EXERCISE DIRECTIONS
Copy the material from its first line through the line containing "visual storytelling with engaging images", replacing "questionnaire" with "survey" and leaving everything else unchanged.

DATASET RECORDS
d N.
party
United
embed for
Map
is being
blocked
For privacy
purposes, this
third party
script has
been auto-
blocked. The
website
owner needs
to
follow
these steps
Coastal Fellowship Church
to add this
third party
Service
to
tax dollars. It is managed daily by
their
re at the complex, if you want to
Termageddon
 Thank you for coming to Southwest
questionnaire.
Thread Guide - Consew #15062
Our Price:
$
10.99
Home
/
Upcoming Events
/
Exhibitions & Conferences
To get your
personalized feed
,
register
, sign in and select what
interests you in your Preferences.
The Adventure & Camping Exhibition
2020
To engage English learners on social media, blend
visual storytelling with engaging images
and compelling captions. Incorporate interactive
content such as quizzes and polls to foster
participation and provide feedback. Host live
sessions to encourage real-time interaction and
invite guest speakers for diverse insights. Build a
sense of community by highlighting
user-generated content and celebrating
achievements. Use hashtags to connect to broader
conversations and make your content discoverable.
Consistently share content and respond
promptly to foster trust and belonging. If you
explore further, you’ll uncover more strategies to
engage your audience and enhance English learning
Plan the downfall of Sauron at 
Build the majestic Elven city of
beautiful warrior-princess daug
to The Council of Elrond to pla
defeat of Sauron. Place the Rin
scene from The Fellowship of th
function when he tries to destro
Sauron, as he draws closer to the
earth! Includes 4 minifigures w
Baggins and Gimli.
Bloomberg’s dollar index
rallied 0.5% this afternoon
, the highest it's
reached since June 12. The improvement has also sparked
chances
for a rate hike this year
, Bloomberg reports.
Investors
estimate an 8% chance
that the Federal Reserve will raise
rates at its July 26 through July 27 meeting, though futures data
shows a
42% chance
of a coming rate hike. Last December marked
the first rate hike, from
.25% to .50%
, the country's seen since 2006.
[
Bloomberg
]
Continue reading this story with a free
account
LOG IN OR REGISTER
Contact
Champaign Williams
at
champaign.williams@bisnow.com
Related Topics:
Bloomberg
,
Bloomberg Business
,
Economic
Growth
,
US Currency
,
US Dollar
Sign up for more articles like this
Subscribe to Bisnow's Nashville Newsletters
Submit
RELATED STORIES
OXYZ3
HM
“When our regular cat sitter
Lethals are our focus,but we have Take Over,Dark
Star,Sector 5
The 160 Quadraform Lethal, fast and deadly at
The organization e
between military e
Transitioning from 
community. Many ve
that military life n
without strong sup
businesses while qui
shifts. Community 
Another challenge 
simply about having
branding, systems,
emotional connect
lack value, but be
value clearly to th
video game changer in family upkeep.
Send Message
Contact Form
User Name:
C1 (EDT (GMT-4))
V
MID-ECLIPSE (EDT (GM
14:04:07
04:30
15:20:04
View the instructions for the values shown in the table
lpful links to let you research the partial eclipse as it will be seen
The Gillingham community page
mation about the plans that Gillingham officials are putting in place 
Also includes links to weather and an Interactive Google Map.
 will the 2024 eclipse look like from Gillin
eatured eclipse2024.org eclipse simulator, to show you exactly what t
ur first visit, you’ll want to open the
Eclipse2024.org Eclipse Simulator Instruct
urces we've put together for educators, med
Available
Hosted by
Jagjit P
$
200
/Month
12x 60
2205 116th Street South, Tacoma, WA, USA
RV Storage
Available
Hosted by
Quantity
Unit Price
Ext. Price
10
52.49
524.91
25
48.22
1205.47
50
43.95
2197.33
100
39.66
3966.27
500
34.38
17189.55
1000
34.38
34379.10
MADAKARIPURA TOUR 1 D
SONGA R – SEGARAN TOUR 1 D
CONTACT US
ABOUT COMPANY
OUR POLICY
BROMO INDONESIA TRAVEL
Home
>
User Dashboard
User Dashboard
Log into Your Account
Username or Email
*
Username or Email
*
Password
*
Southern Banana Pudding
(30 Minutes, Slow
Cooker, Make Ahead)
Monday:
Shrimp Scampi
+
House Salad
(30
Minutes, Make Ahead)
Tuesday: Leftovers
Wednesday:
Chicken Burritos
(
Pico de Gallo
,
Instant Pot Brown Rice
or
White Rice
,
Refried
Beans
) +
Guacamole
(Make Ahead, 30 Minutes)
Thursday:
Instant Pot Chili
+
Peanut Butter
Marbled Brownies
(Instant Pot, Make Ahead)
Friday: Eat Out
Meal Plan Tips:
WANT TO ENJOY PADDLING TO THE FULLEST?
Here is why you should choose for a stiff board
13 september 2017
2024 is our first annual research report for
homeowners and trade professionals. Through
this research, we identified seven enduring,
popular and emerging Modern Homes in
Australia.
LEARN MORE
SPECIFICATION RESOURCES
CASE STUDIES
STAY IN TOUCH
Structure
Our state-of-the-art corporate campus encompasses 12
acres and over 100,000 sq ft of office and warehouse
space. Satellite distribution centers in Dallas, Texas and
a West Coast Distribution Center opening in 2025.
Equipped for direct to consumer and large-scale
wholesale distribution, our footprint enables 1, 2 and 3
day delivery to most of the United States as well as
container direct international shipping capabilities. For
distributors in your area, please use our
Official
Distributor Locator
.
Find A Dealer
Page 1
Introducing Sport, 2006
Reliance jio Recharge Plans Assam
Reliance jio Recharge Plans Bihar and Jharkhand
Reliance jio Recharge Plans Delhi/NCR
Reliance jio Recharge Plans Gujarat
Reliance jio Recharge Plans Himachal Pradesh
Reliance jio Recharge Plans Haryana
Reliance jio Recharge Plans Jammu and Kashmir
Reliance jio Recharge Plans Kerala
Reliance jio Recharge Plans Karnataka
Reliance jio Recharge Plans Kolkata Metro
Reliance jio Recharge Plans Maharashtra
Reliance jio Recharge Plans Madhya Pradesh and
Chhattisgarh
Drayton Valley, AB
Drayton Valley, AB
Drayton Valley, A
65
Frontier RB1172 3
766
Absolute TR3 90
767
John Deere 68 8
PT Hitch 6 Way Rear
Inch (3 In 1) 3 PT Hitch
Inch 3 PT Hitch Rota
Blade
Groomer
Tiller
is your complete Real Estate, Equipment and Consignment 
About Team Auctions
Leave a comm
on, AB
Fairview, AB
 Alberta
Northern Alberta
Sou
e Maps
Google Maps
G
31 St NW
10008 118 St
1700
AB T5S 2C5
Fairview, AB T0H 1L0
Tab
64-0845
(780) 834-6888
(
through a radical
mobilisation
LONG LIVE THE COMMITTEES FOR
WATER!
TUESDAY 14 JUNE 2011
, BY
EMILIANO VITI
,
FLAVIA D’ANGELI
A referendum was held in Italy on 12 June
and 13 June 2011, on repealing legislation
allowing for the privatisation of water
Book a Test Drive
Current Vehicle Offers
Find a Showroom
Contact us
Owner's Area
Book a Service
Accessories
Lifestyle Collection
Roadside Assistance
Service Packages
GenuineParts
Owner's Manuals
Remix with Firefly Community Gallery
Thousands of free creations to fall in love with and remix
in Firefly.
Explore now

WRITTEN SOLUTION
d N.
party
United
embed for
Map
is being
blocked
For privacy
purposes, this
third party
script has
been auto-
blocked. The
website
owner needs
to
follow
these steps
Coastal Fellowship Church
to add this
third party
Service
to
tax dollars. It is managed daily by
their
re at the complex, if you want to
Termageddon
 Thank you for coming to Southwest
survey.
Thread Guide - Consew #15062
Our Price:
$
10.99
Home
/
Upcoming Events
/
Exhibitions & Conferences
To get your
personalized feed
,
register
, sign in and select what
interests you in your Preferences.
The Adventure & Camping Exhibition
2020
To engage English learners on social media, blend
visual storytelling with engaging images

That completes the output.